▶ WORK TO COMPLETE: The lines to copy are those in the listing that hold the word "scroll".

▶ PROVIDED DATA:
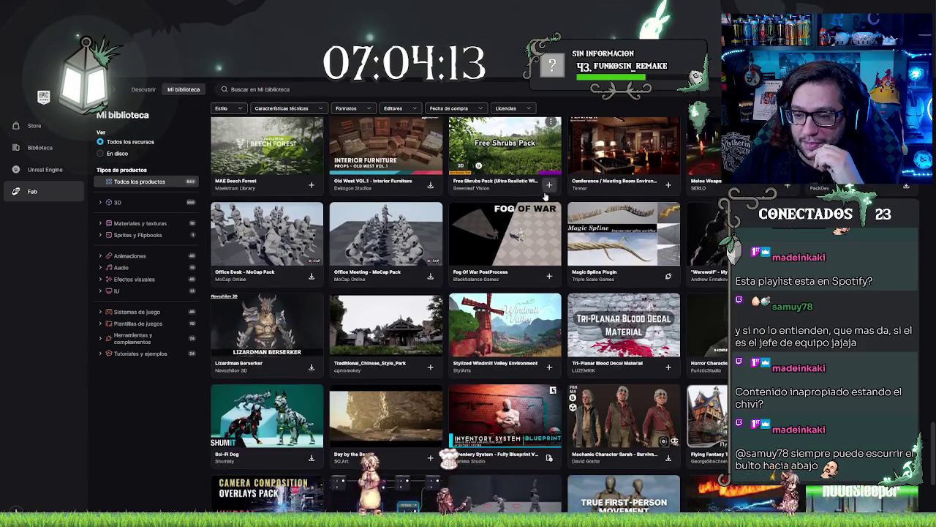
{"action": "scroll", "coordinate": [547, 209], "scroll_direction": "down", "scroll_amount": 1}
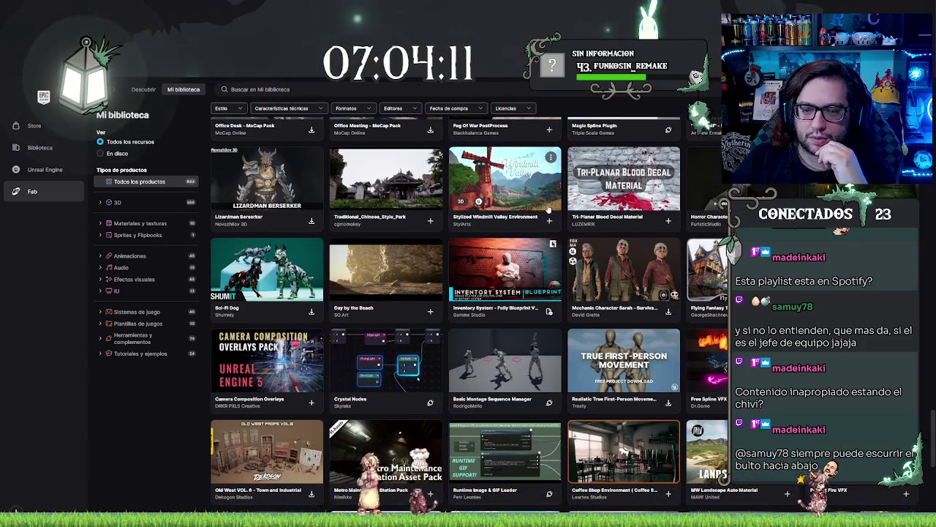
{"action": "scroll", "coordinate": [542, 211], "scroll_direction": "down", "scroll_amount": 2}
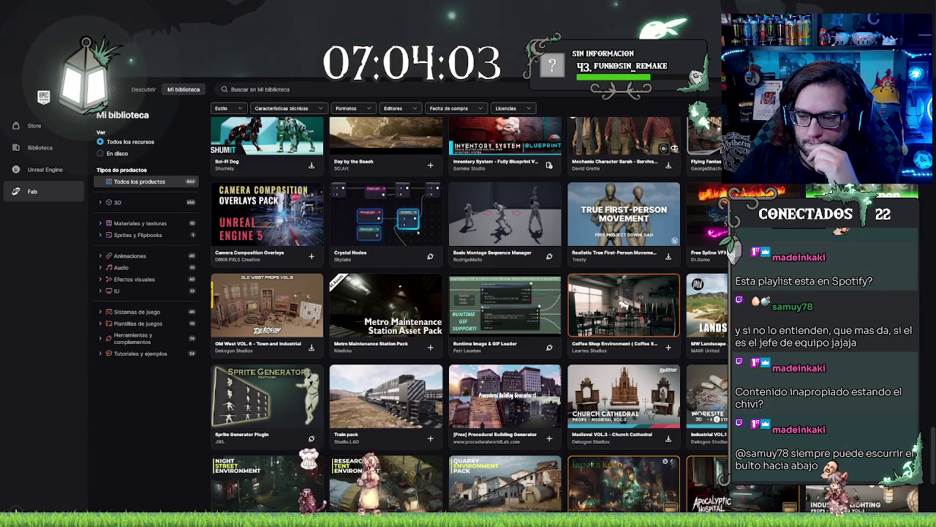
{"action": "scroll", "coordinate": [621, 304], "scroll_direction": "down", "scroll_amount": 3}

* * *

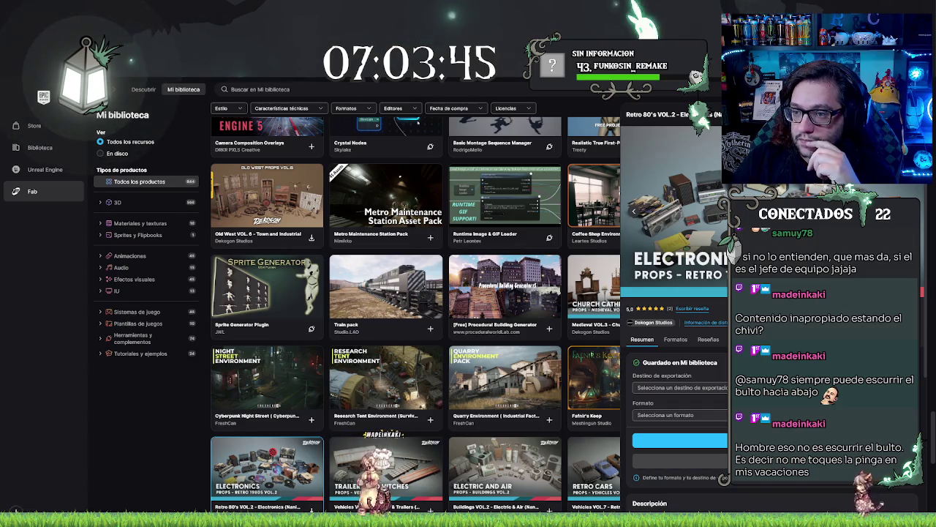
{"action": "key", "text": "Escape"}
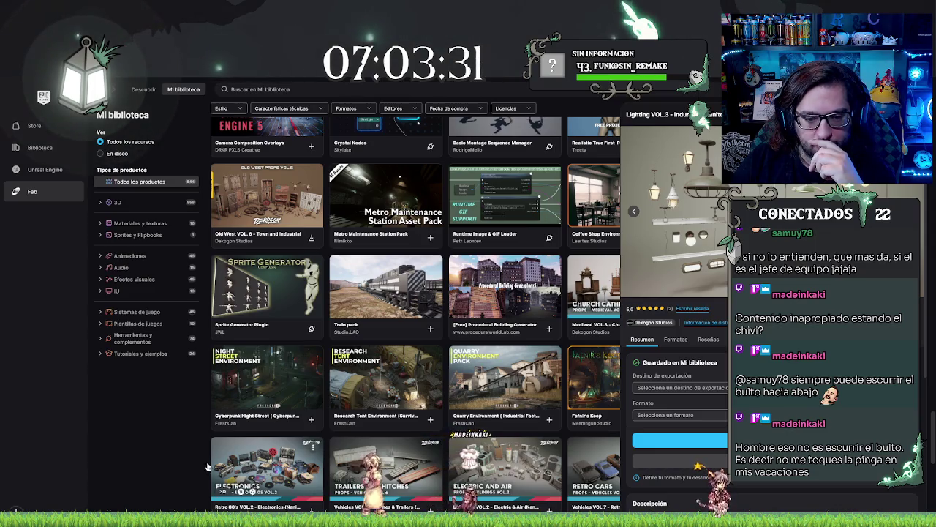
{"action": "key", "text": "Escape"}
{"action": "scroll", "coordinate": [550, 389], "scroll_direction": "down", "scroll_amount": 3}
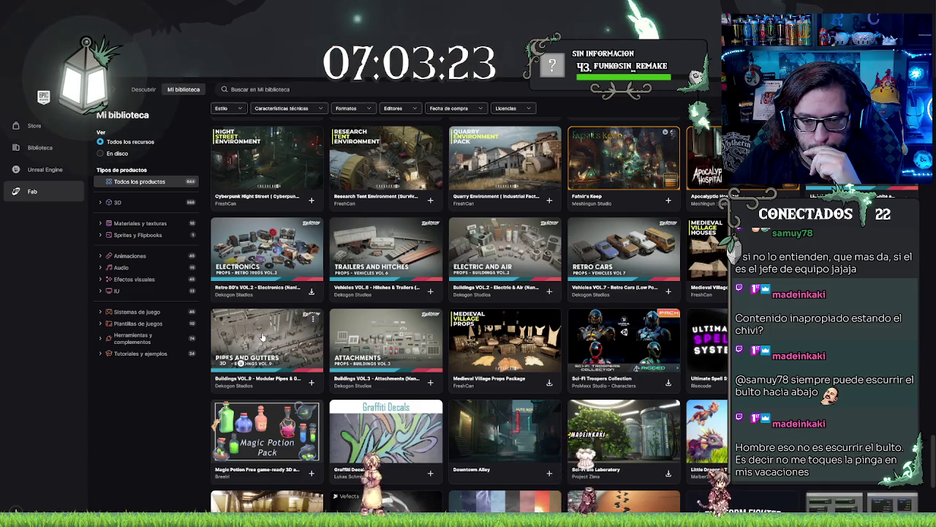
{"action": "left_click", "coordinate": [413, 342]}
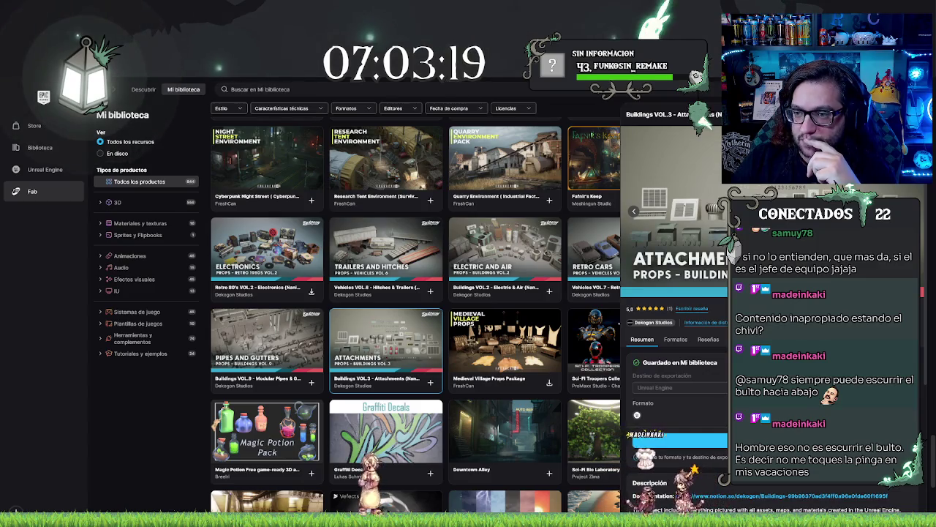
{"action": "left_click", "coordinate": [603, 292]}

▶ OUTPUT OF THE EXERCISE:
{"action": "scroll", "coordinate": [547, 209], "scroll_direction": "down", "scroll_amount": 1}
{"action": "scroll", "coordinate": [542, 211], "scroll_direction": "down", "scroll_amount": 2}
{"action": "scroll", "coordinate": [621, 304], "scroll_direction": "down", "scroll_amount": 3}
{"action": "scroll", "coordinate": [550, 389], "scroll_direction": "down", "scroll_amount": 3}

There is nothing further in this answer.